Up to $13 billion in 2017. Brick-and-mortar gets some relief. Consumers not amused.
The US Supreme Court ruled today that states may require out-of-state online retailers to collect sales taxes on merchandise they sell in that state. The decision overturned its 1992 decision – Quill Corp. v. North Dakota – that had blocked states from compelling retailers with no “physical presence” in that state to collect sales taxes. At the time, two years before Amazon was founded, the internet was dogged by “worldwide wait” dialup, and the idea consumers would buy everything from shoes to couches on the internet was remote.
The 1992 decision eventually gave a huge boost to out-of-state online retailers in that they received a consistent state tax subsidy with every sale that their in-state and local competitors – brick-and-mortar and online alike – did not receive.
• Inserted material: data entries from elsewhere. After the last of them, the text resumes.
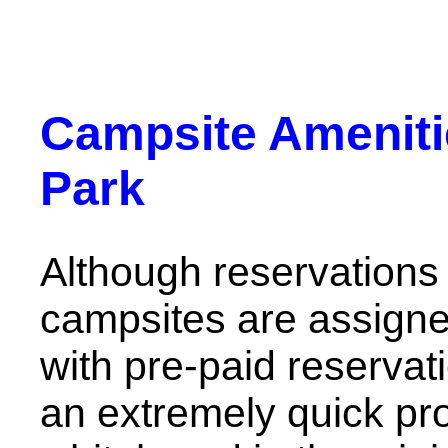
Campsite Ameniti
Park
Although reservations
campsites are assigne
with pre-paid reservati
an extremely quick pro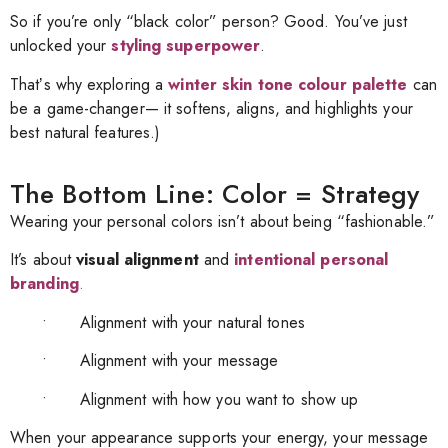
So if you’re only “black color” person? Good. You’ve just
unlocked your
styling superpower
.
Thatʼs why exploring a
winter skin tone colour palette
can
be a game-changer—
it softens, aligns, and highlights your
best natural features.)
The Bottom Line: Color = Strategy
Wearing your personal colors isn’t about being “fashionable.”
It’s about
visual alignment
and
intentional personal
branding
.
• Alignment with your natural tones
• Alignment with your message
• Alignment with how you want to show up
When your appearance supports your energy, your message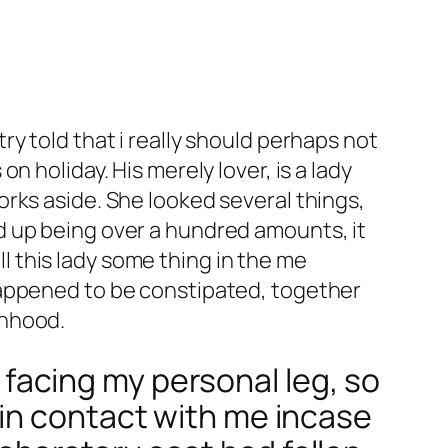
y told that i really should perhaps not
 holiday. His merely lover, is a lady
rks aside. She looked several things,
d up being over a hundred amounts, it
ll this lady some thing in the me
happened to be constipated, together
anhood.
g facing my personal leg, so
in contact with me incase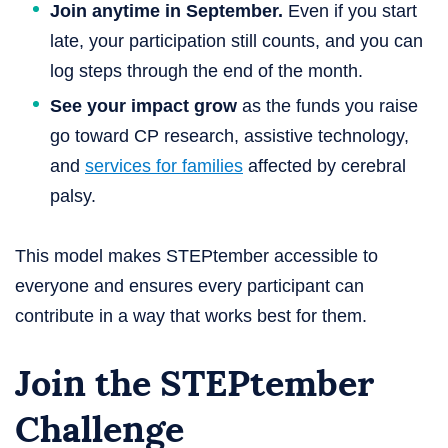
Join anytime in September.
Even if you start
late, your participation still counts, and you can
log steps through the end of the month.
See your impact grow
as the funds you raise
go toward CP research, assistive technology,
and
services for families
affected by cerebral
palsy.
This model makes STEPtember accessible to
everyone and ensures every participant can
contribute in a way that works best for them.
Join the STEPtember
Challenge​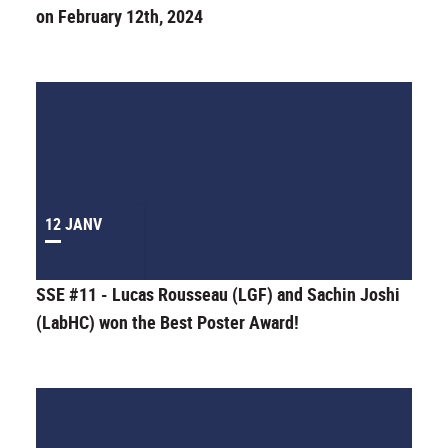
on February 12th, 2024
12 JANV
SSE #11 - Lucas Rousseau (LGF) and Sachin Joshi
(LabHC) won the Best Poster Award!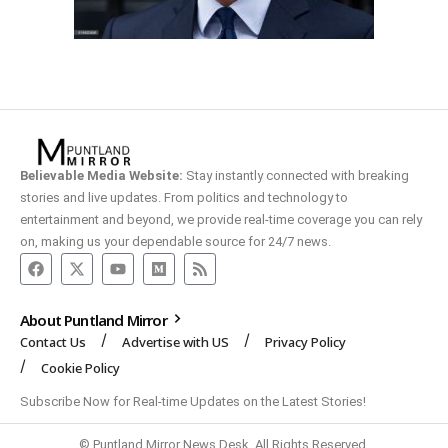
Believable Media Website:
Stay instantly connected with breaking
stories and live updates. From politics and technology to
entertainment and beyond, we provide real-time coverage you can rely
on, making us your dependable source for 24/7 news.
About Puntland Mirror
Contact Us
Advertise with US
Privacy Policy
Cookie Policy
Subscribe Now for Real-time Updates on the Latest Stories!
© Puntland Mirror News Desk. All Rights Reserved.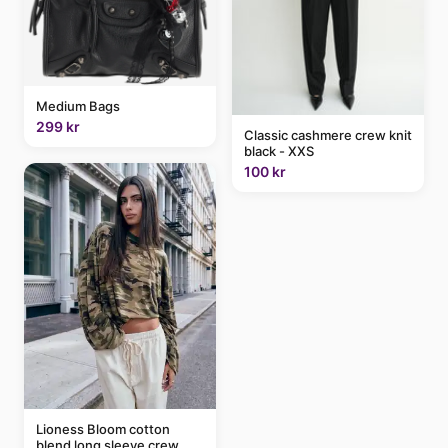
Medium Bags
299 kr
Classic cashmere crew knit
black - XXS
100 kr
Lioness Bloom cotton
blend long sleeve crew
At first, online retail was just a minor sideshow, but after a quarter century of booming, it has become the place to be, and the squealing from all sides about the tax subsidy has been deafening for years.
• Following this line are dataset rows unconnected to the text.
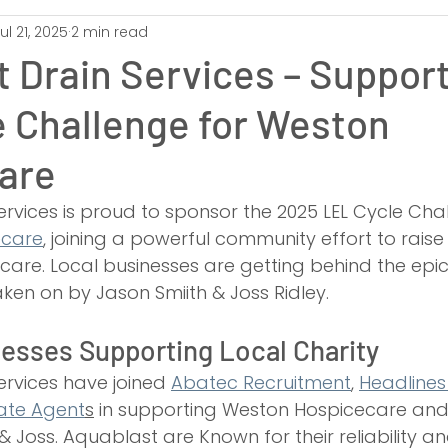
ul 21, 2025
2 min read
unton
Unblocking
Exeter
Swindon
Gloucester
 Drain Services – Support
e Challenge for Weston
Bridgwater
Yeovil
Drain Unblocking
Toilet Unblocking
are
ing
CCTV Inspection Surveys
Drain Repairs
Drain Relinin
rvices is proud to sponsor the 2025 LEL Cycle Chal
ecare
, joining a powerful community effort to raise 
ve care. Local businesses are getting behind the ep
ken on by Jason Smiith & Joss Ridley. 
esses Supporting Local Charity
rvices have joined 
Abatec Recruitment
, 
Headlines
ate Agent
s
 in supporting Weston Hospicecare and
 Joss. Aquablast are Known for their reliability and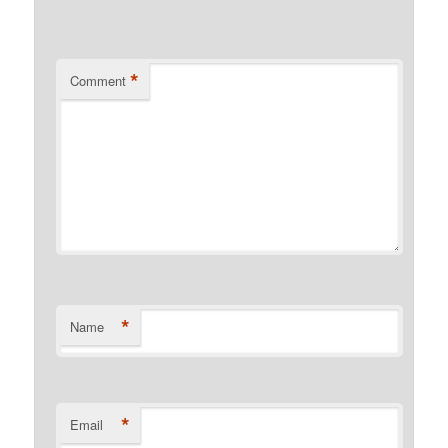
*
Comment
*
Name
*
Email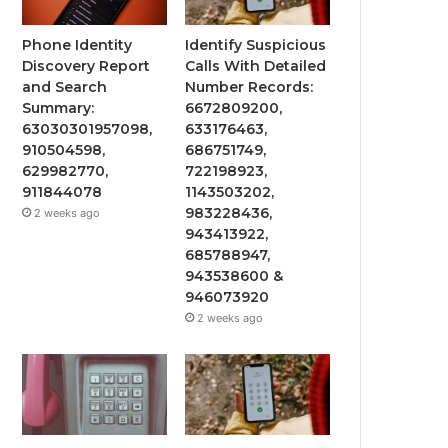
Phone Identity
Identify Suspicious
Discovery Report
Calls With Detailed
and Search
Number Records:
Summary:
6672809200,
63030301957098,
633176463,
910504598,
686751749,
629982770,
722198923,
911844078
1143503202,
983228436,
2 weeks ago
943413922,
685788947,
943538600 &
946073920
2 weeks ago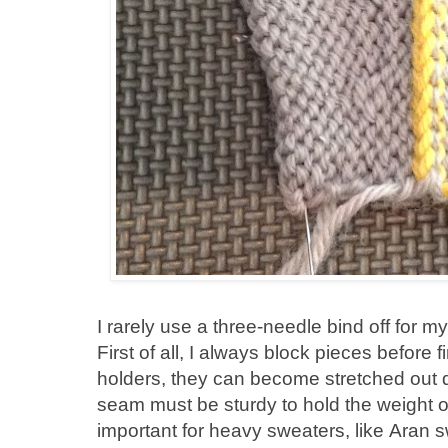
I rarely use a three-needle bind off for my
First of all, I always block pieces before
holders, they can become stretched out 
seam must be sturdy to hold the weight of
important for heavy sweaters, like Aran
It amounts to big bucks. The Government Accountability Office estimated that state and local governments could have collected between $8 billion and $13 billion in sales taxes in 2017 “if states were given authority to require sales tax collection from all remote sellers.”
In today’s decision, authored by Justice Anthony Kennedy, the Court sided with South Dakota, which had passed a law in 2016 that required large out-of-state online retailers to collect sales taxes on merchandise sold in the state. Online furniture retailer Wayfair, along with Overstock.com, and online electronics retailer Newegg sued to block the law and won in lower court.
The battle may not be entirely over, Kennedy noted, as the law could face legal challenges on other grounds.
Nevertheless, there will be a mad scramble by the 45 states that have sales taxes to try to collect sales taxes from out-of-state retailers. Many states will still have to pass laws in order to do that, so it won’t be instantaneous.
But Amazon has already lost that battle some years ago. The tide turned against Amazon when California and Walmart ganged up on it, and Amazon, after threatening to shut down part of its operations in California, buckled. By early 2017, Amazon was collecting sales taxes in all states that have sales taxes, but it was doing so only for merchandise it sells directly, not for merchandise other retailers sell on its platform.
Ironically, today’s ruling is a boost for Amazon, now that its competitors will also have to collect sales taxes. And it’s a boost for our beaten-down brick-and-mortar retailers – those that haven’t been liquidated yet – that always had to collect sales taxes and thus had to fight against out-of-state online sellers that benefited from this tax subsidy. And it’s a boost for state and local government revenues. Legislators are already licking their chops. But it’s another whack at consumers who end up having to pay for it all.